Hoje, essas pequenas doideiras do mundo me saltaram aos olhos num curto espaço de tempo, na verdade o tempo de andar da minha casa até um bar. Na verdade, antes ia ao cinema. No ponto de ônibus, sozinha. Então, surge uma figura... completamente bêbada, falando sozinha, dialogando com coisas que só ela estava vendo. Falando despropósitos e eu, aparentemente, não existia naquele recorte de espaço-tempo em que ela estava. Passa uma evangélica padrão, do tipo cabelo muito comprido preso num rabo de cavalo com uma presilha de pérolas falsas e saião. Passa e começa a cantar músicas do seu culto quando tromba a figura bêbada (que nessa altura fazia sinal para um ônibus que só existia no seu universo paralelo. Ou será que eu e a crente é que não víamos o real? Quem tinha razão naquele ponto?)
A figura veio na minha direção. Medinho....
-Eu mexi com você?
- Não.
- Eu mexi com ela? Olha lá....
E a saiuda cantando hinos ao senhor.... continuou, olhava para trás e realmente demonstrava sua repreensão e desprezo para com a sua próxima, aquela de quem acabara de ouvir falar na Igreja.
Por fim um fusca azul calcinha parou e levou a breaca. Nessa hora, enquanto ela fazia um ar de acolhida, só conseguia me ver como sozinha. Tive raiva da crente e de mim. Parecíamos as mais infelizes da história. A supostamente desencaixada, tinha alguém que lhe buscasse. Ali, eu não tinha nada, e a crente tinha a sua fé. Dane-se o cinema....

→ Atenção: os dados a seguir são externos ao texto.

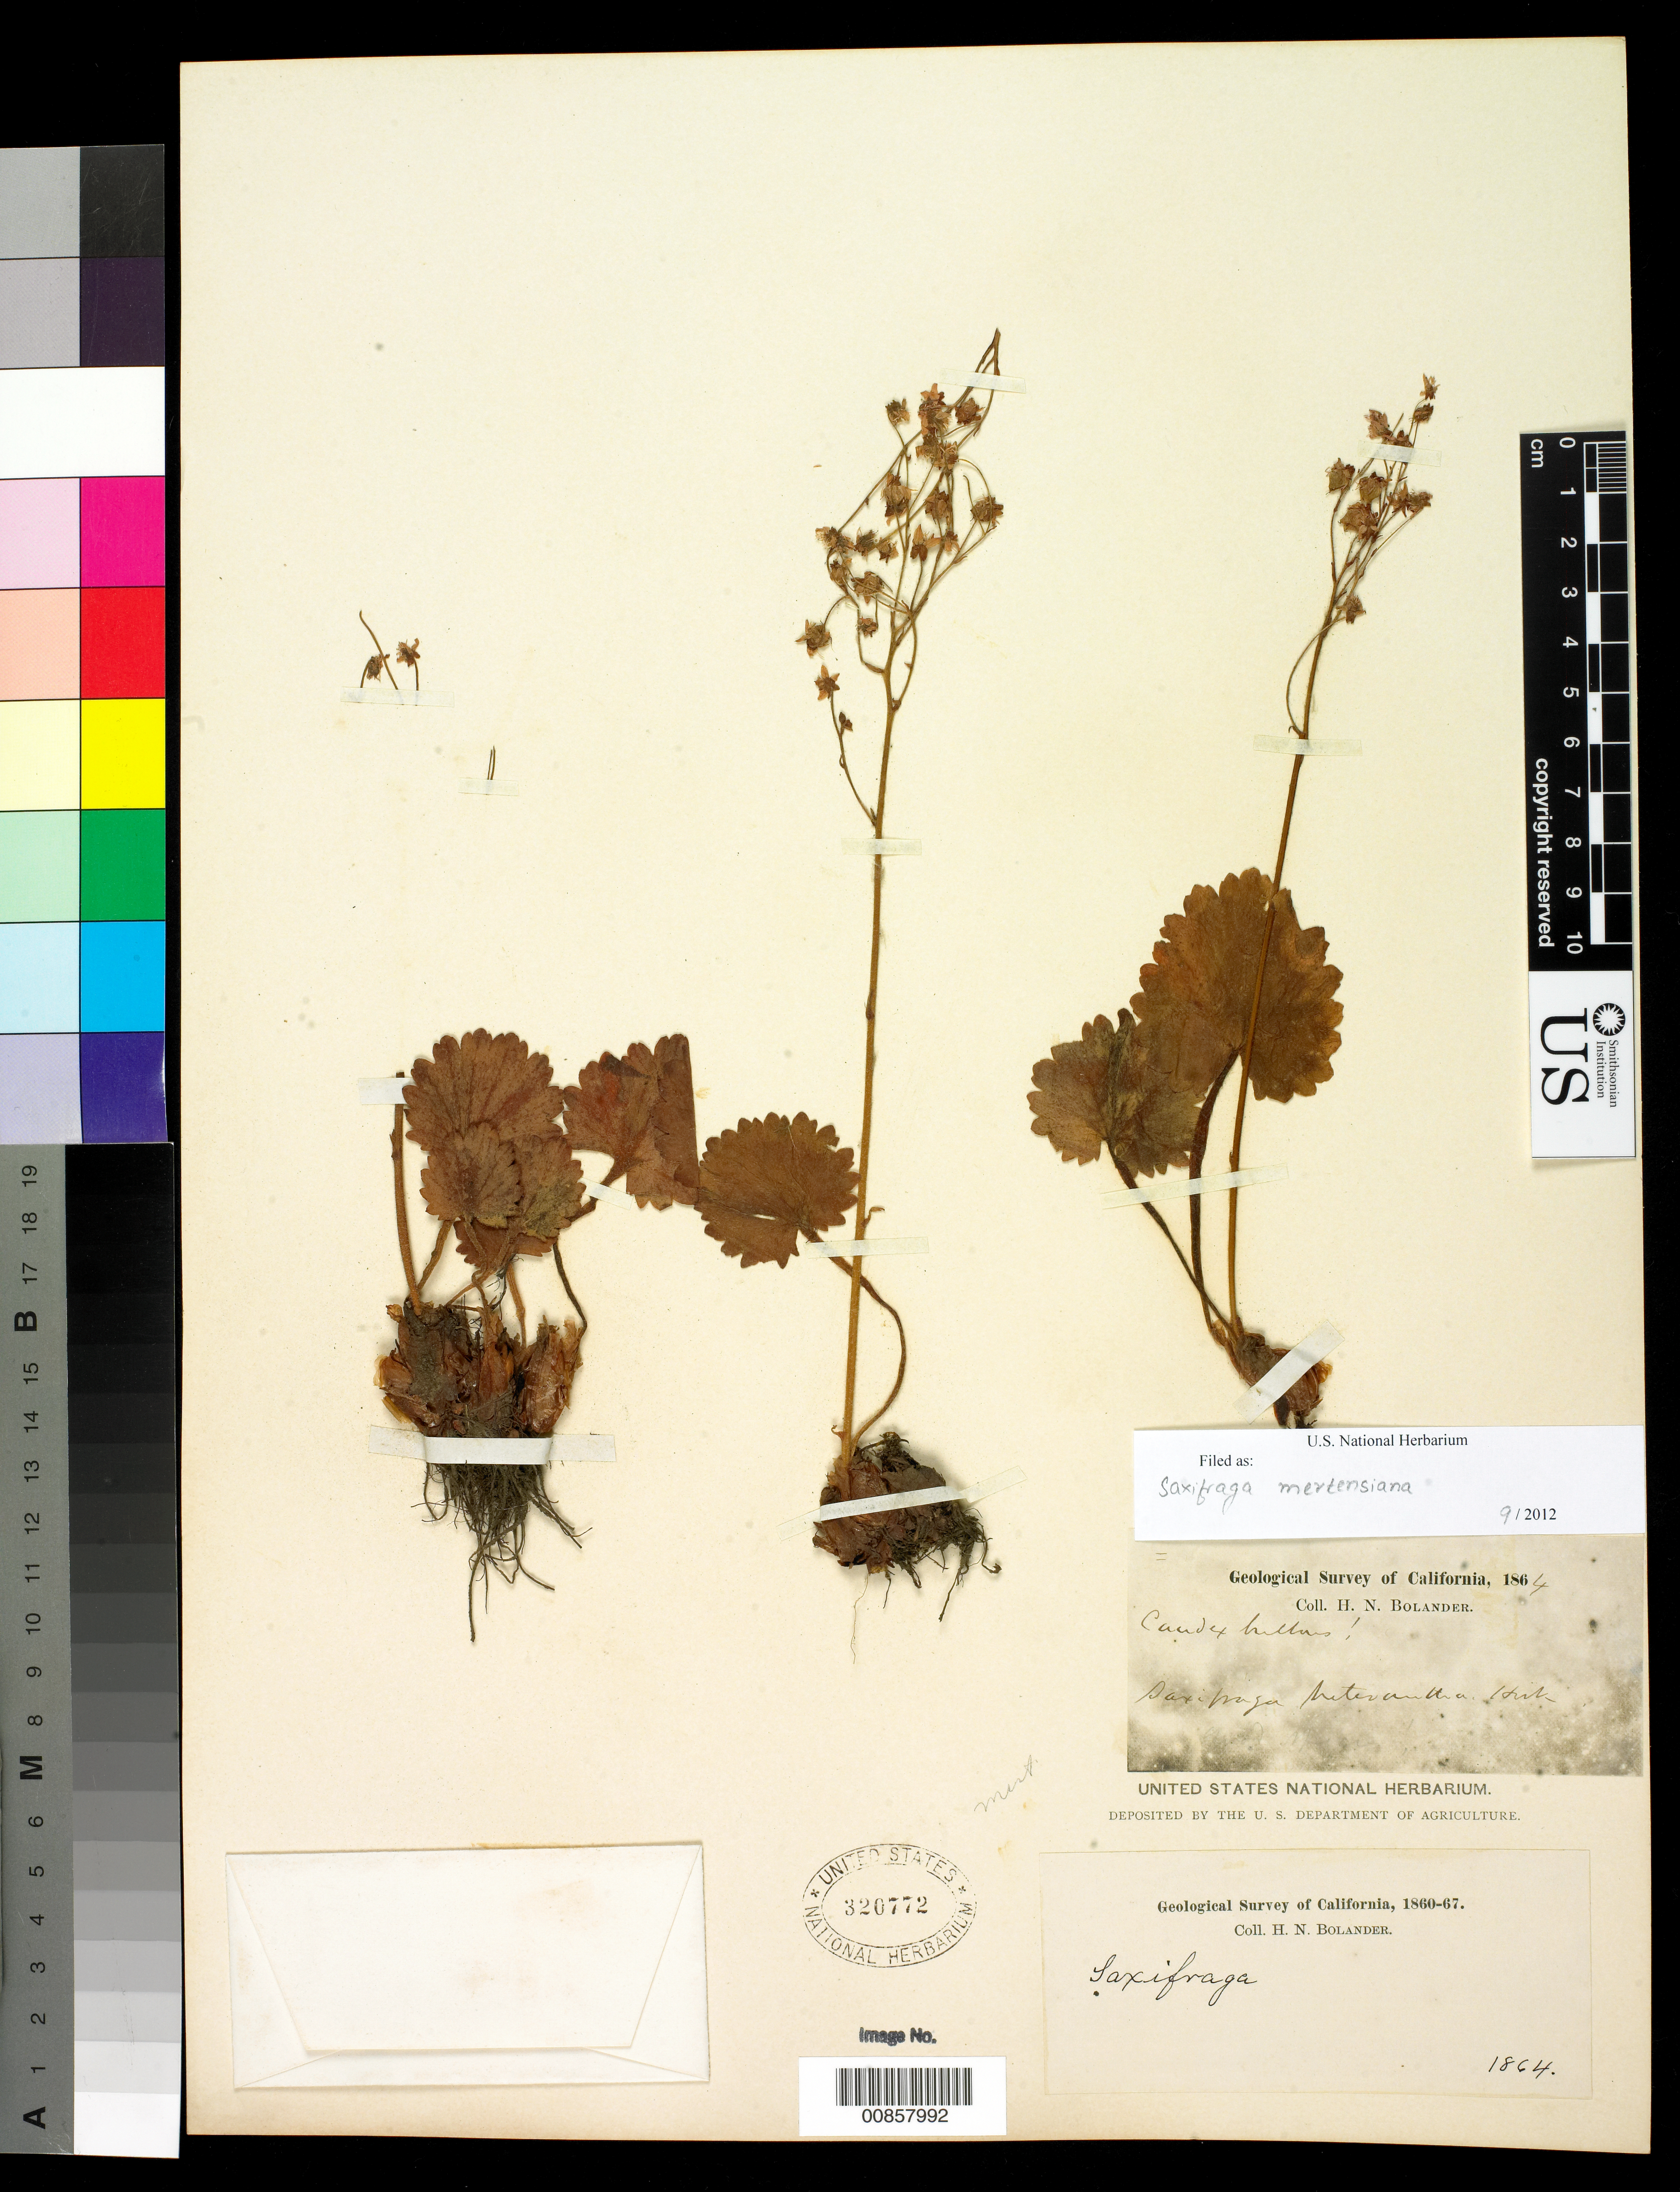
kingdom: Plantae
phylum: Tracheophyta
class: Magnoliopsida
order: Saxifragales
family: Saxifragaceae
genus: Saxifraga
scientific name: Saxifraga mertensiana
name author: Bong.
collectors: H. Bolander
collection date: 1864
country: United States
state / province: California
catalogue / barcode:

Cerveja no bar vazio. Fiquei pensando o quanto as pessoas que por ali passavam achavam no mínimo esquisito o que para mim varia de indiferente a um grande prazer. Só não assumo que gosto de beber sozinha porque tenho medo da implacável genética que me vem a cabeça quando escuto a história de meu avô, tios e primos. Portanto, faço apenas quando me sinto mal o suficiente para não me importar. Gosto de ir para o boteco beber sozinha e ler, ou observar pessoas. Fiquei pensando o quanto eu, que acho que dou conta da vida apesar das tristezas, devo parecer uma louca aos olhos dos outros. Da mesma forma que achava a bêbada esquisita, da mesma forma que estranhei uma conversa no orelhão ali do lado, de um pai que aconselhava o filho a vir para São Paulo trabalhar, da mesma forma como estranhei ver um casal de aparentes dóceis velhinhos urrando um com o outro dentro do carro. Ufa.... preciso perceber a tudo para achar que está tudo bem. Para achar que dentro do possível, por mais que eu não esteja nos padrões de uma moça meiga e fofa, está tudo bem. Dessa forma, olhar o mundo, pelo menos para mim, é uma das boas formas de olhar e aceitar a si. Não de um jeito simplesmente resignado, mas perdoando-se. Perdoando-se por também, às vezes, não conseguir, fracassar. Querer muito construir algo mas não ir adiante e acabar voltando não um, mas 25 passos para trás sem avançar nenhum. Acontece. Também não é tão precioso assim. Talvez banalizar um pouco. Não consegui e preciso pensar sobre isso.Vivemos em um mundo de pessoas que não conseguiram. Solidarizar-se com o outro, é solidarizar-se conosco. E com todos aqueles que sofrem pelos vieses desse mundo completamente torto. Não se trata de mérito. Mas de consolo. Da impressão de que, dentro do possível, está todo mundo sempre tentando fazer o melhor que dá.